## Task objective
In the data below, count every line that holds the string "rotate" and reply with the number alone.

# # # #

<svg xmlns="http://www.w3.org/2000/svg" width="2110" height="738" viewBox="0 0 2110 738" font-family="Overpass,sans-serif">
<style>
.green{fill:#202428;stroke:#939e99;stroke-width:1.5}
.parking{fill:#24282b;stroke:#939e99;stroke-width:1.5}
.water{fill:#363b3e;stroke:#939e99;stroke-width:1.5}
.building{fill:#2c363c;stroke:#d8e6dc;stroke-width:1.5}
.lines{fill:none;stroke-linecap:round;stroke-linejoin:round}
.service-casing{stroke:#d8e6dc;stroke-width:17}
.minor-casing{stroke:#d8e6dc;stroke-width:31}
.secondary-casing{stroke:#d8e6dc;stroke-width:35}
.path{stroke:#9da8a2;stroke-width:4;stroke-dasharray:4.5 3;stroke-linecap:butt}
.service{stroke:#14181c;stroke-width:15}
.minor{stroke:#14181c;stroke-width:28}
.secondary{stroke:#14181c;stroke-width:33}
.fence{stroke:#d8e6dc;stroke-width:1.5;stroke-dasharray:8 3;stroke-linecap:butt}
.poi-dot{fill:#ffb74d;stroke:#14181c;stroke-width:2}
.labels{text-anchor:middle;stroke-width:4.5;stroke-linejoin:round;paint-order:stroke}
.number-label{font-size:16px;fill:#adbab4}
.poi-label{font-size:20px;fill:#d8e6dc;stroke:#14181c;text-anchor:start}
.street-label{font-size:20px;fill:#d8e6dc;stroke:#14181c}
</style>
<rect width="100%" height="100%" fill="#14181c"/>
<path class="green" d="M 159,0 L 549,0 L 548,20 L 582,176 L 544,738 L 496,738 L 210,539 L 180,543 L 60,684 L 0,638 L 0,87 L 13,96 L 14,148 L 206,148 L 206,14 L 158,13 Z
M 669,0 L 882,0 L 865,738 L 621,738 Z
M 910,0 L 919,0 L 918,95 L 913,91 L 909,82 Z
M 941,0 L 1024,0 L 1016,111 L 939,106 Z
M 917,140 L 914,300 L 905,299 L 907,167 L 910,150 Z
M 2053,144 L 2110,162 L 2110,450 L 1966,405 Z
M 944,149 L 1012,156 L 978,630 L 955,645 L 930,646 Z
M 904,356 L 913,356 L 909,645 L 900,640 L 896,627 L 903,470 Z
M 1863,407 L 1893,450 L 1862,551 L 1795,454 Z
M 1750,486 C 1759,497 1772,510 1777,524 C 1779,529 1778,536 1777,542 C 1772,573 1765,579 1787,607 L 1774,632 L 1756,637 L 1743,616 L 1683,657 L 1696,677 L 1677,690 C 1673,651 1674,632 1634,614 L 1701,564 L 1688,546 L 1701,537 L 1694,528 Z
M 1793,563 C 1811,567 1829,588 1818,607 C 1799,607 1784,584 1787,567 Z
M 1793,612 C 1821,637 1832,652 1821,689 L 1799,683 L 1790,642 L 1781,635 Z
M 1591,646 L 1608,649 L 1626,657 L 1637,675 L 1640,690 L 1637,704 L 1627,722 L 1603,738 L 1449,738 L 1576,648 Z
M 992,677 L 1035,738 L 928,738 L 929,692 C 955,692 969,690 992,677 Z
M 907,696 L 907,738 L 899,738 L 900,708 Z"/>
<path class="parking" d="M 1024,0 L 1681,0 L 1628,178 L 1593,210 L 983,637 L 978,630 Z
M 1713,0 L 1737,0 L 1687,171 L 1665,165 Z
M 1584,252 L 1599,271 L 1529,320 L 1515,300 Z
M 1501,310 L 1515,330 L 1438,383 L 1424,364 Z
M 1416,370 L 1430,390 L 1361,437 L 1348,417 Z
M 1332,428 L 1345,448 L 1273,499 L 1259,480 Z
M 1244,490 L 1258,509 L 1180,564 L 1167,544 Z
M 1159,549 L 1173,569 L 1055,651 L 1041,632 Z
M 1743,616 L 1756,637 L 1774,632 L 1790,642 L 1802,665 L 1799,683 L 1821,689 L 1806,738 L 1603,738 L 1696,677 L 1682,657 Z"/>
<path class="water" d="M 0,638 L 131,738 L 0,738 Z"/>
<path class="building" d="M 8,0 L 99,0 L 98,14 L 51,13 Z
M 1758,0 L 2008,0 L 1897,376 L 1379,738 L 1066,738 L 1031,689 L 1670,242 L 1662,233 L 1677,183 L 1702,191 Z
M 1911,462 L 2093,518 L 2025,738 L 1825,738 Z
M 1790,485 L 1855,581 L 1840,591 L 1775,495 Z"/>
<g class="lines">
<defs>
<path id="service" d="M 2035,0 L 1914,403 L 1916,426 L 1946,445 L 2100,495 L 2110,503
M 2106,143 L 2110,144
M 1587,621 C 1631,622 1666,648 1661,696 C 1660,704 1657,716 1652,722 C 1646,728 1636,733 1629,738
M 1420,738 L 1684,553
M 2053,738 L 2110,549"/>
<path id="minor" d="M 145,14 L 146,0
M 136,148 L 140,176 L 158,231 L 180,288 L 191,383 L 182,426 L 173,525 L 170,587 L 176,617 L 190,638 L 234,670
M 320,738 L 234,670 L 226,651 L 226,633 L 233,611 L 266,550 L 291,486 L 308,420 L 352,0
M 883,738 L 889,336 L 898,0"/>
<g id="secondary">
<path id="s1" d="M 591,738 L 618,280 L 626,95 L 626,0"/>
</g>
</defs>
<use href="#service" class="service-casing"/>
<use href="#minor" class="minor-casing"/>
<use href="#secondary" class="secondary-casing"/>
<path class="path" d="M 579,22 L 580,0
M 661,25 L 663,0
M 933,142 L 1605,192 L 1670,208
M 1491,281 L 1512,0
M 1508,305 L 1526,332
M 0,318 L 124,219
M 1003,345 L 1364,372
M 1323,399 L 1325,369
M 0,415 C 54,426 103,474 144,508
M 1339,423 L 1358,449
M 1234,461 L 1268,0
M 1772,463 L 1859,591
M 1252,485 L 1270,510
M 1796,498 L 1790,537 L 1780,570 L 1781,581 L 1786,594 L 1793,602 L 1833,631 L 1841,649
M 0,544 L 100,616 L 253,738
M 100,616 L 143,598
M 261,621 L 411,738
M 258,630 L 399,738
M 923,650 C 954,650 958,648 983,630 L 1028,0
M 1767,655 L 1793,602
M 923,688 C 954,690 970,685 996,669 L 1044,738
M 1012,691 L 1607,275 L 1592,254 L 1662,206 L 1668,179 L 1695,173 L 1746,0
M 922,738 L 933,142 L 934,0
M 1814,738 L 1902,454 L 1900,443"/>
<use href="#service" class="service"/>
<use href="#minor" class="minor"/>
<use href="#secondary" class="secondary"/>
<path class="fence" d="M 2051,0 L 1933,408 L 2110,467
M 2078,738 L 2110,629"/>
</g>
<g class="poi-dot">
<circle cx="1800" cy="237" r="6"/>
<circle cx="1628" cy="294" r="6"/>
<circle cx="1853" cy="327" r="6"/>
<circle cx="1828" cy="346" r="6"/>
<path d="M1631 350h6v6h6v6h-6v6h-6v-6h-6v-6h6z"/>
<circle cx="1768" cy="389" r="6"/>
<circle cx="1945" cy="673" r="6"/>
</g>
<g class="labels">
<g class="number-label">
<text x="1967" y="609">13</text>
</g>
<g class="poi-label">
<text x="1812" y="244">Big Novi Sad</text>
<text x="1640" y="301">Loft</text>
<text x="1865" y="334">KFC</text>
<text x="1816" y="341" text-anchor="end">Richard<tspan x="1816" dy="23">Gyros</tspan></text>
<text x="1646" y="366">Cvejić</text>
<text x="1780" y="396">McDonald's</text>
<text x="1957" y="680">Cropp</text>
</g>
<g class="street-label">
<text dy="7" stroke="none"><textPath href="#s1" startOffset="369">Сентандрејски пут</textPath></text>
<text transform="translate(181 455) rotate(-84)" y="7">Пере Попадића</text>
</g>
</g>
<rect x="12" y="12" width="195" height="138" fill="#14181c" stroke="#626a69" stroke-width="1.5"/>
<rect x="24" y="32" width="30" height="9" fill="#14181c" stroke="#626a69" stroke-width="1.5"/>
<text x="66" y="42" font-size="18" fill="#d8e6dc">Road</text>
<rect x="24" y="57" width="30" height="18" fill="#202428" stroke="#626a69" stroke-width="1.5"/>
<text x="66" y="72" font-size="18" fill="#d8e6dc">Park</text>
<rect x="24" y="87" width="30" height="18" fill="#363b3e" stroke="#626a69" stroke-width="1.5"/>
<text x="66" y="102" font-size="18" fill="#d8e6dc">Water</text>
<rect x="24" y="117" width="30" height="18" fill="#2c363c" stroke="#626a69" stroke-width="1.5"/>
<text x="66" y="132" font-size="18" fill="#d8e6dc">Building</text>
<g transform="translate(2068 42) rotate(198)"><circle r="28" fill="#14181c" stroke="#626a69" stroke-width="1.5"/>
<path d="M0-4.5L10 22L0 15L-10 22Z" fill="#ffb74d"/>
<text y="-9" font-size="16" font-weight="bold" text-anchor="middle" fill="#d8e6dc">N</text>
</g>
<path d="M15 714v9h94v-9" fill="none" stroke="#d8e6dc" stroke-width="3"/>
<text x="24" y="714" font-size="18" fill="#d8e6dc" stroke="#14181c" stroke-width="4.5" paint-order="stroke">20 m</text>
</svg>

# # # #

## Solution to this problem
2